Stamping is simply using a stamp (typically metal) that will leave a 3-D impression on your piece of leather. This can include letters, numbers, shapes, and designs. These tools range in size and style.
Leather Carving, as the name implies, means carving your image into the leather creating more elaborate scenery and designs. This is where a swivel knife comes in handy. It allows you to cut into the surface of the leather to create more detailed shapes and figures. You then go back over these shapes with stamps and tools, lending even more detail to your design.
When stamping or carving on leather, always work on a marble slab or a hard surface to achieve the crispest impressions. You will be using a mallet or maul to hammer in your designs, so be sure your work surface is steady.
Now that you know the basic tools and the difference between both methods, you're ready to start!
Step #1: Trace the Image
When carving, choose the picture you want to carve into the leather and trace it onto tracing paper with a pencil. If you are creating a custom image, just draw it out ahead of time so you can transfer it over to your piece. When stamping, you will want to figure out your spacing and decide where your design will land.
Step #2: Prep the Leather
To prep the leather to receive impressions you will need to get the leather fairly wet, but not soaking. Using your sponge, apply water in a circular motion making sure to apply evenly, this allows the fibers in the leather to loosen and swell, allowing you to shape it. Apply the water evenly and allow to dry slightly before beginning your work. Should the leather dry entirely before you have finished, simply remoisten it again.
If you are just stamping and not carving, you will not need the following info. You are ready to start stamping now. Place your stamps where you want them, check your spacing, and get cracking!
Step #3: Transfer Your Design
Transfer the image on to your leather using your pencil or a stylus to indent the leather. You can also lightly draw the design directly on your leather if you feel confident in your design and layout but be mindful that it is not easy to remove these marks should you draw too hard and make a mistake.
There are a number of folks out there who will jump straight into cutting and do their designs on the fly. This takes a lot of practice to get to that point, so for now, plan ahead!
Step #4: Cut the outline
When carving, make sure your swivel knife is sharp before you begin, and then use it to follow the outline and main lines of your image. You will want to create a groove that is half the thickness of the leather.

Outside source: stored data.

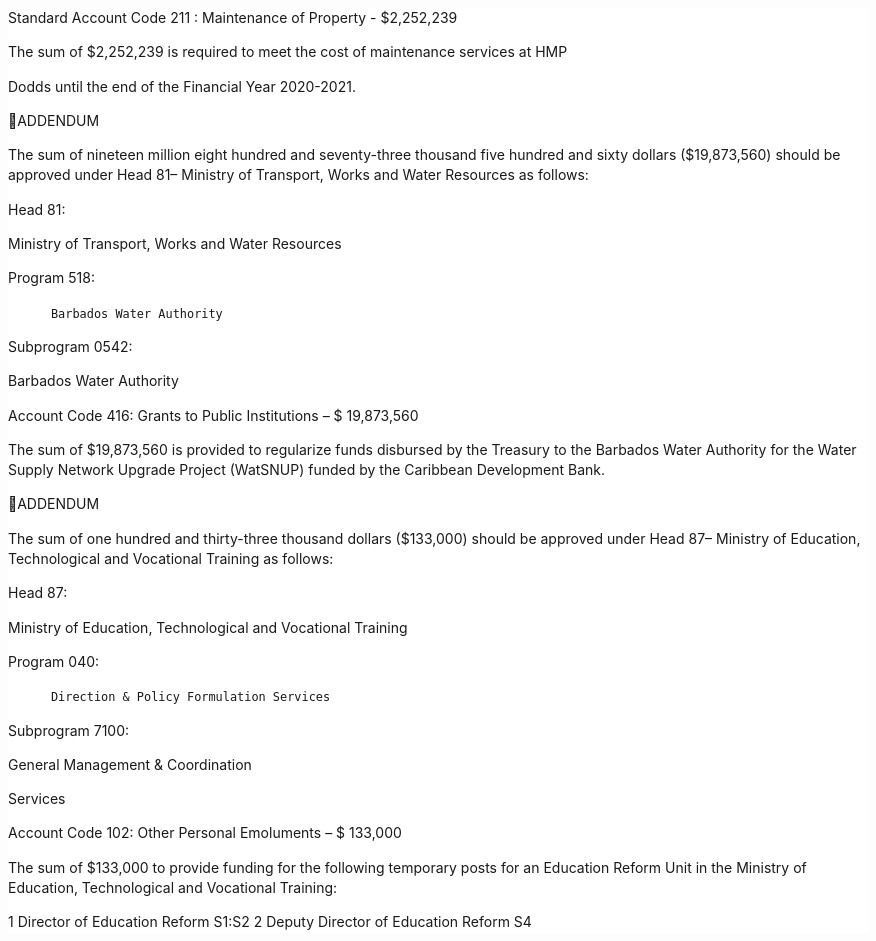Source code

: Standard Account Code 211 :     Maintenance of Property - $2,252,239

The sum of $2,252,239 is required to meet the cost of maintenance services at HMP

Dodds until the end of the Financial Year  2020-2021.

ADDENDUM

The sum of nineteen million eight hundred and seventy-three thousand five hundred
and  sixty  dollars  ($19,873,560)  should  be  approved  under  Head  81–  Ministry  of
Transport, Works and Water Resources as follows:

Head 81:

Ministry of Transport, Works and Water
Resources

Program 518:

          Barbados Water Authority

Subprogram 0542:

Barbados Water Authority

Account Code 416:  Grants to Public Institutions   – $ 19,873,560

The sum of $19,873,560 is provided to regularize funds disbursed by the Treasury to
the  Barbados  Water  Authority  for  the  Water  Supply  Network  Upgrade  Project
(WatSNUP) funded by the Caribbean Development Bank.

ADDENDUM

The  sum  of  one  hundred  and  thirty-three  thousand  dollars  ($133,000)  should  be
approved  under  Head  87–  Ministry  of  Education,  Technological  and  Vocational
Training as follows:

Head 87:

Ministry of Education, Technological and
Vocational Training

Program 040:

          Direction & Policy Formulation Services

Subprogram 7100:

General Management & Coordination

Services

Account Code 102:  Other Personal Emoluments   – $ 133,000

The  sum  of  $133,000  to  provide  funding  for  the  following  temporary  posts  for  an
Education  Reform  Unit  in  the  Ministry  of  Education,  Technological  and  Vocational
Training:

 1 Director of Education Reform                S1:S2
 2 Deputy Director of Education Reform    S4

How to hold and use a swivel knife
Take your index figure and rest in the cradle that's located at the top of the knife. Your index figure is the one that dictates how deep your cut will be. While applying pressure using your thumb, middle and ring fingers to maneuver around the corners.
Note: Be sure to take your time and cut towards you. This will help with making the depth of the cut the same throughout and give you more control.
Step #5: Bevel
Use your Craftool Z-B 197 beveler by striking the top of the handle with a mallet to enhance the lines you just cut with your swivel knife, giving it a 3D effect.
Step #5: Fill outline
Once you have your outline cut and lines beveled complete your image and add depth to it by creating shadows, fades, and borders using various stamping tools.
Once your image is complete just let it dry and you have created a masterpiece to show off to your friends and family.
How do you know which tools to use?
Play around with your tools and figure out what each tool does and then just be creative. Sometimes the name of the tool will give you an idea of what its general use is for. For example, a shader would help you add shadow, or shade, to a larger shape. However, that doesn't mean that's the only way to use it!
Carving is an art form, therefore, there is no right or wrong, it all depends on the look you are trying to achieve. Carving takes time to master, so be patient and enjoy working with your leather while watching a flat surface turn into an amazing 3-D image.